De todo modo, o trabalho da PF produziu uma revelação comprometedora para a Abin, já não bastasse o seu ilícito envolvimento com a Operação Satiagraha, do delegado Protógenes Queiroz. Dos 16 aparelhos examinados, 5 se prestam para escutas ambientais - registros de conversas entre interlocutores face a face. Um dos aparelhos pode ser acionado por controle remoto, a mais de 500 metros do local. Antes ainda do escândalo que levou o presidente Lula a afastá-lo do cargo, o diretor-geral da Abin, Paulo Lacerda, disse à CPI que a agência não fazia escuta "nem telefônica, nem ambiental, nem em qualquer outro tipo de equipamento de comunicação".

Não poderia ter dito outra coisa, porque a lei só admite quebras autorizadas de sigilo de comunicações em inquéritos criminais - e a Abin não tem poderes de polícia judiciária. Os fatos tiram o gás das palavras de Lacerda. Ele permitiu que, a pedido de Protógenes, mais de 50 de seus agentes trabalhassem na Satiagraha, uma investigação sob segredo de Justiça. Dias atrás, Lacerda disse a uma comissão do Congresso que "achava" que a solicitação do delegado tinha respaldo superior. A espúria cooperação entre a Abin e a PF e o grampo de que Mendes e Torres foram alvo são frutos da mesma árvore. A elucidação do caso lançará luz sobre os subterrâneos dessa parceria.

Por via das dúvidas, o governo já escolheu um culpado - a liberdade de imprensa. À CPI dos Grampos, o ministro Jobim defendeu duas enormidades. Uma seria "relativizar", em casos de crimes, o direito constitucional da imprensa de manter em sigilo as suas fontes - algo que, abolido, permitiria punir o jornalista para quem a história do grampo foi vazada, caso se recusasse a identificar o vazador. Outra seria proibir a imprensa de publicar informações obtidas por terceiros mediante escutas. O sigilo da fonte, em quaisquer circunstâncias, é indissociável do direito da sociedade à informação - a começar da que se refere às ações dos governos.
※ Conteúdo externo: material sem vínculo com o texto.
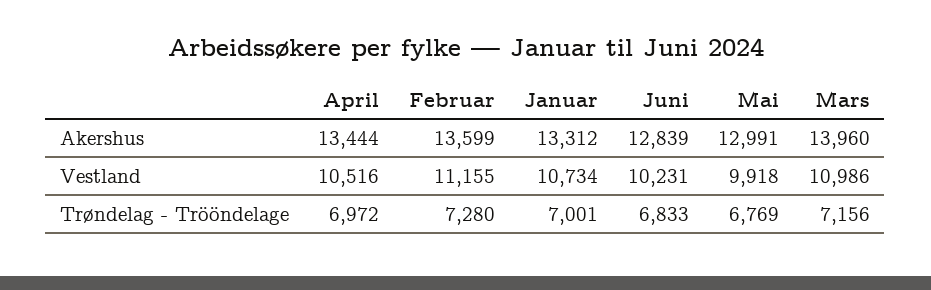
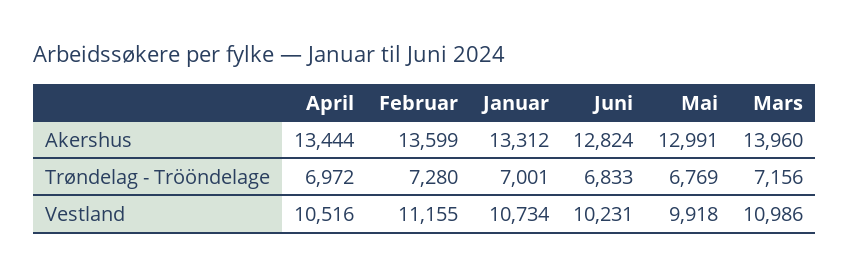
  {
    "April": {
      "Akershus": 13444,
      "Vestland": 10516,
      "Trøndelag - Trööndelage": 6972
    },
    "Februar": {
      "Akershus": 13599,
      "Vestland": 11155,
      "Trøndelag - Trööndelage": 7280
    },
    "Januar": {
      "Akershus": 13312,
      "Vestland": 10734,
      "Trøndelag - Trööndelage": 7001
    },
    "Juni": {
-     "Akershus": 12839,
+     "Akershus": 12824,
      "Vestland": 10231,
      "Trøndelag - Trööndelage": 6833
    },
    "Mai": {
      "Akershus": 12991,
      "Vestland": 9918,
      "Trøndelag - Trööndelage": 6769
    },
    "Mars": {
      "Akershus": 13960,
      "Vestland": 10986,
      "Trøndelag - Trööndelage": 7156
    }
  }

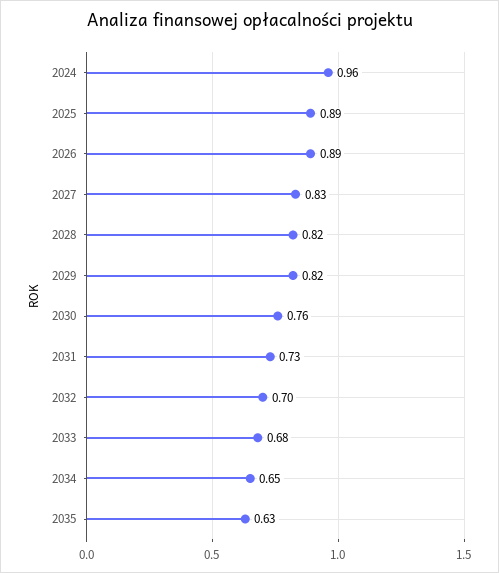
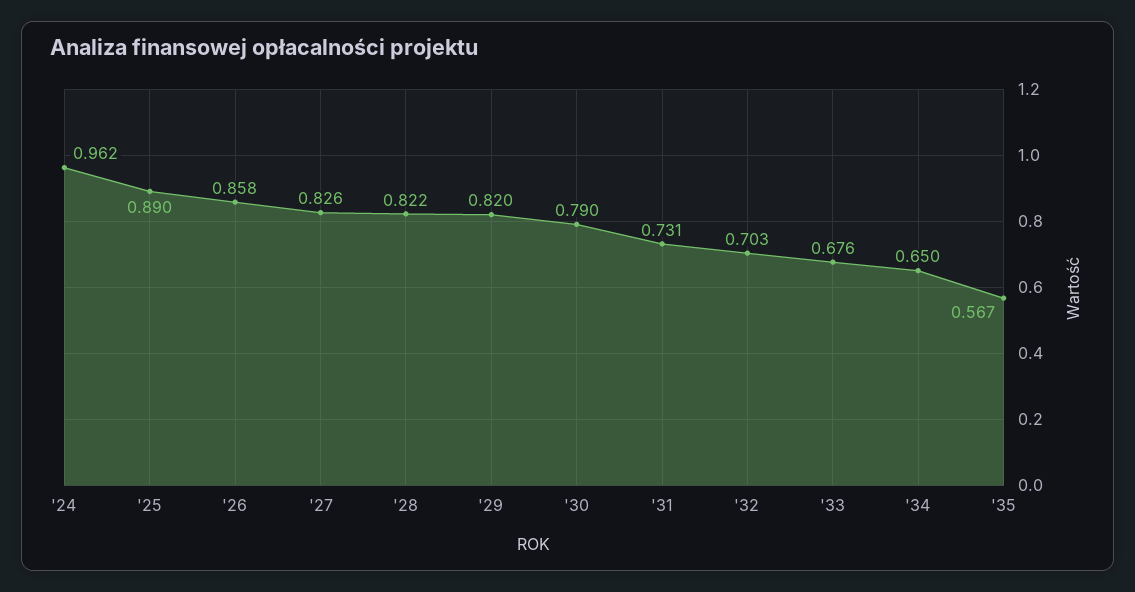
  {
    "2024": 0.962,
    "2025": 0.89,
-   "2026": 0.89,
+   "2026": 0.858,
    "2027": 0.826,
    "2028": 0.822,
    "2029": 0.82,
-   "2030": 0.76,
+   "2030": 0.79,
    "2031": 0.731,
    "2032": 0.703,
    "2033": 0.676,
    "2034": 0.65,
-   "2035": 0.63
+   "2035": 0.567
  }

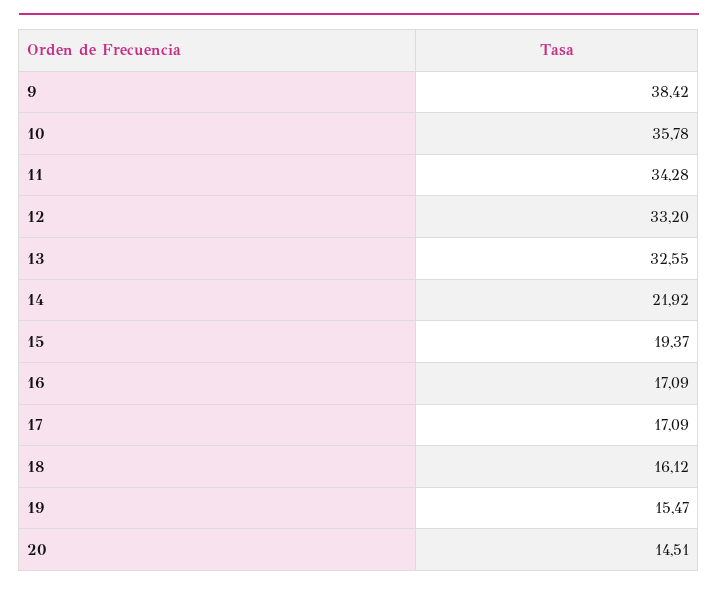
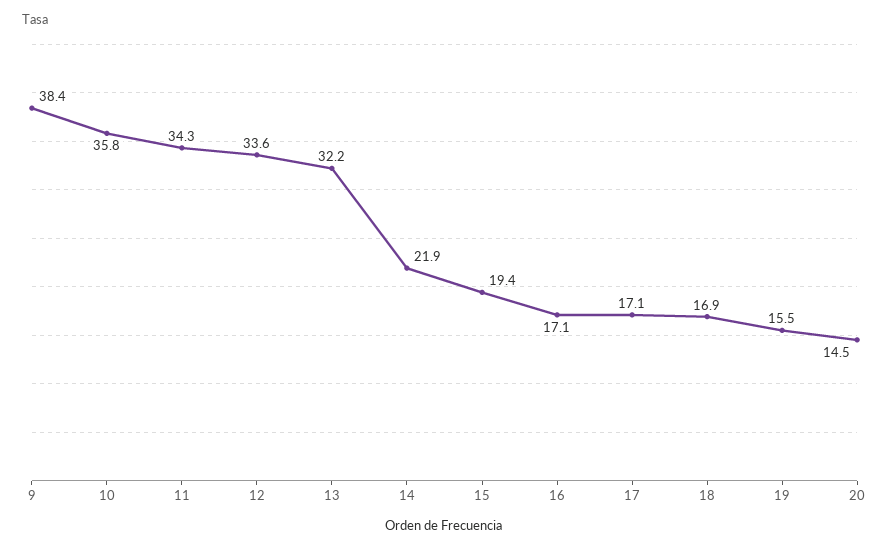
  {
    "9": 38.42,
    "10": 35.78,
    "11": 34.28,
-   "12": 33.2,
+   "12": 33.6,
-   "13": 32.55,
+   "13": 32.2,
    "14": 21.92,
    "15": 19.37,
    "16": 17.09,
    "17": 17.09,
-   "18": 16.12,
+   "18": 16.9,
    "19": 15.47,
    "20": 14.51
  }

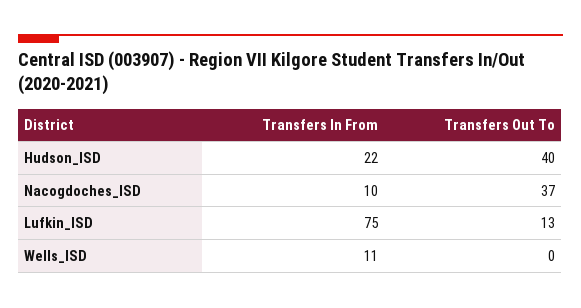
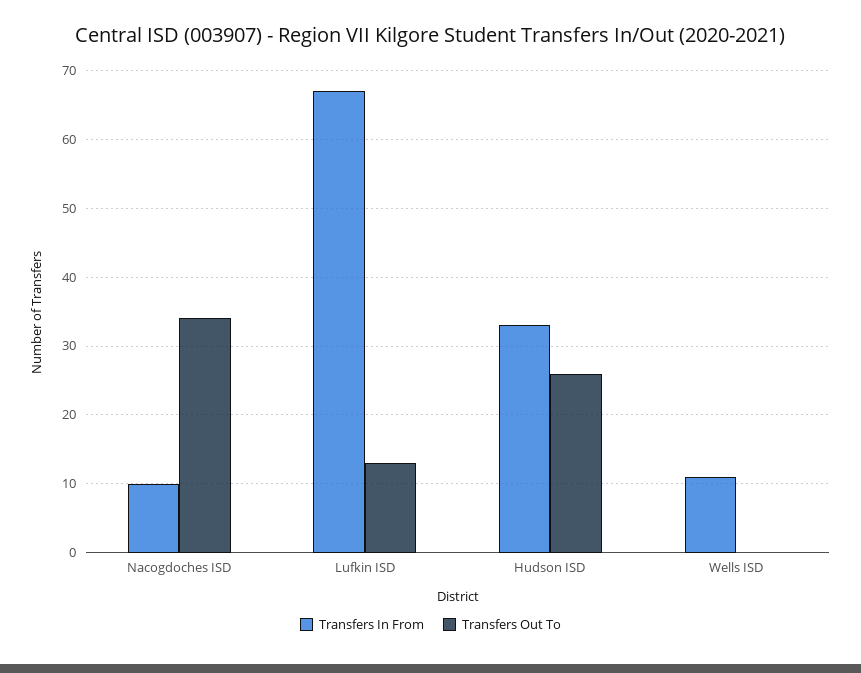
  {
    "Transfers In From": {
-     "Hudson_ISD": 22,
+     "Hudson_ISD": 33,
      "Nacogdoches_ISD": 10,
-     "Lufkin_ISD": 75,
+     "Lufkin_ISD": 67,
      "Wells_ISD": 11
    },
    "Transfers Out To": {
-     "Hudson_ISD": 40,
+     "Hudson_ISD": 26,
-     "Nacogdoches_ISD": 37,
+     "Nacogdoches_ISD": 34,
      "Lufkin_ISD": 13,
      "Wells_ISD": 0
    }
  }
Freqüentemente, os malfeitos dos poderosos chegam ao conhecimento do público apenas porque os denunciantes contam com a proteção do anonimato para contar o que sabem. Por outro lado, a informação sigilosa que a imprensa poderá publicar - o conteúdo de uma gravação, por exemplo - já deixou de ser secreta no momento em que o seu detentor a passou adiante. Não é só o ministro da Defesa, porém, que põe na conta da mídia as mazelas que o governo fracassa em sanar. O projeto recém-enviado ao Congresso para reprimir os grampos ilícitos e a violação do sigilo dos grampos legais dá margem a que o grampeado peça a condenação do periódico que divulgou a interceptação, se se considerar caluniado ou difamado por seu teor.
Trata-se de um direito que já assiste a qualquer um em relação ao que se publique a seu respeito. Portanto, que sentido tem, a não ser o de intimidar a imprensa, consignar que alguém poderá fazer o que, afinal, já poderia?